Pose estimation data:
****************************************
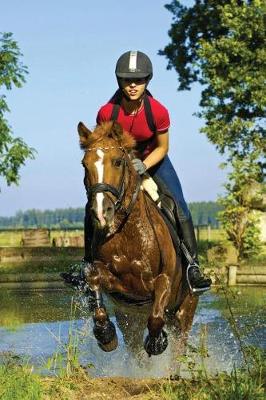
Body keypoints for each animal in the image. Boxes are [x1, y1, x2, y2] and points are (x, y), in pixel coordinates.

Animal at [77, 119, 197, 356]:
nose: (101, 212)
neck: (127, 233)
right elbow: (94, 280)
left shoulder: (164, 280)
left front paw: (157, 342)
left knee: (178, 349)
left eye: (117, 162)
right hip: (129, 320)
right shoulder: (119, 288)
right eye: (84, 164)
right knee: (135, 349)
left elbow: (156, 317)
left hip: (184, 313)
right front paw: (105, 334)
****************************************
The lines that contain the word "right" are wanted; copy each of them from the records.

* RESPONSE AREA
right elbow: (94, 280)
right hip: (129, 320)
right shoulder: (119, 288)
right eye: (84, 164)
right knee: (135, 349)
right front paw: (105, 334)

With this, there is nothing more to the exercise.